Wearing a face mask does not compromise your immune system, health experts say
Multiple Facebook and Twitter posts shared tens of thousands of times claim that wearing a face mask compromises a person's immune system. The claim is misleading; wearing a face mask does not negatively impact the immune system, according to health experts; as of July 2020, international health authorities and governments around the world recommended wearing face masks as part of efforts to curb the spread of COVID-19.
The post reads in part: “I can’t share a mask picture about how stupid it is to wear one & how it compromises your immune system! The government wants you to get sick so they can manipulate the numbers even more !”
The posts circulated as international health authorities continued to encourage the use of face masks to curb the spread of COVID-19. The advice coincided with the emergence of conspiracy theories online that allege wearing masks will negatively affect people's health, as reported by Australian and international media here and here.
The claim, however, is misleading.
Face mask protection
International health authorities maintain that wearing a face mask is safe and can in fact protect the immune system from the novel coronavirus, which causes the disease COVID-19.
“Medical masks can protect people wearing the mask from getting infected, as well as can prevent those who have symptoms from spreading them,” the World Health Organization (WHO) states here.
Professor Guy Marks, a respiratory physician and epidemiologist at the University of New South Wales, told AFP in an email on July 29: "Wearing a face mask prevents us from infecting others and reduces the risk of acquiring infection. It has no other effects, including no direct effects on the immune system."
The American Lung Association also notes in this article debunking face masks conspiracy theories that “there is absolutely no scientific evidence that mask wearing or physical distancing weakens the immune system.”
According to this July 2020 academic paper, since there “is no registered medicine or vaccine against COVID-19, our immune system is the best defense.”
The report, which was published in the peer-reviewed Journal of Infection and Public Health, adds that “when our body encounters any germs or viruses for the first time, the immune system cannot work properly and we become sick. The same thing has happened in the case of COVID-19.”
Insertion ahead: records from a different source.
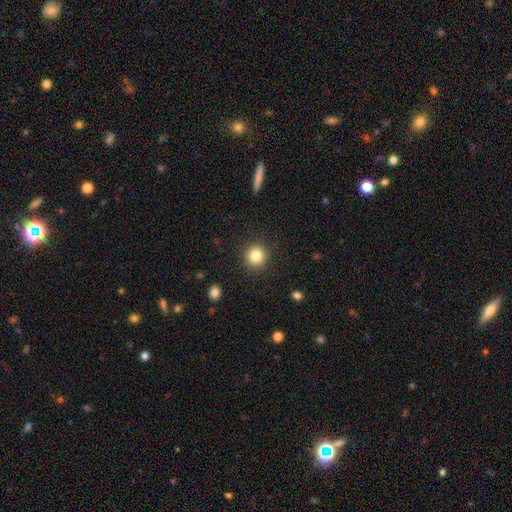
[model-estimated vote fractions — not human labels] Overall: smooth (83%). How rounded: round (91%). Merging: none (91%).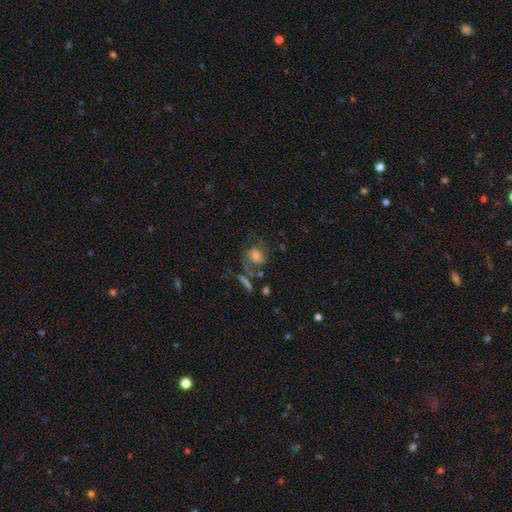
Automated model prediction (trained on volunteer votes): Smooth or featured? featured or disk (55%)
Edge-on disk? no (96%)
Bar? no (57%)
Spiral arms? yes (79%)
Bulge size? moderate (43%)
Merging? none (46%)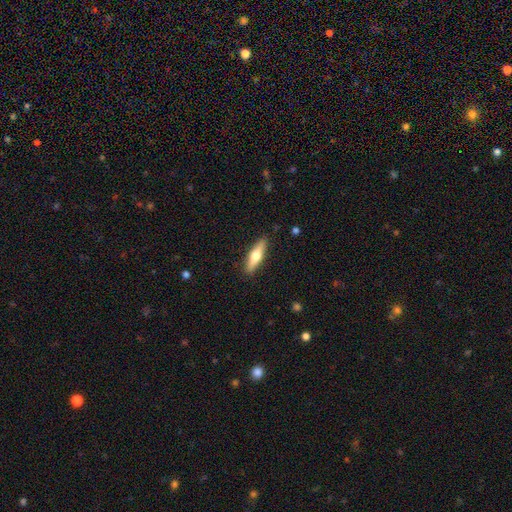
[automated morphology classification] Overall: smooth (50%; featured or disk 45%). Merging: none (89%).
Professor Marks added: "When we are infected with the virus, we produce antibodies against that virus in an attempt to overcome the infection. It is not yet clear how effective these antibodies are in preventing future infection and, if they are effective, how long this protection lasts. Spreading the virus to create immunity is NOT a good way to combat the virus because many people will become very ill and some will die along that pathway. A vaccine, when we have one, may be useful for creating immunity. Until then, we have to do everything we can to prevent the spread of the infection."
Noting the importance of a healthy immune system, the US Centers for Disease Control and Prevention (CDC) and the WHO specifically encourage immunocompromised individuals to wear face masks as an additional layer of health protection.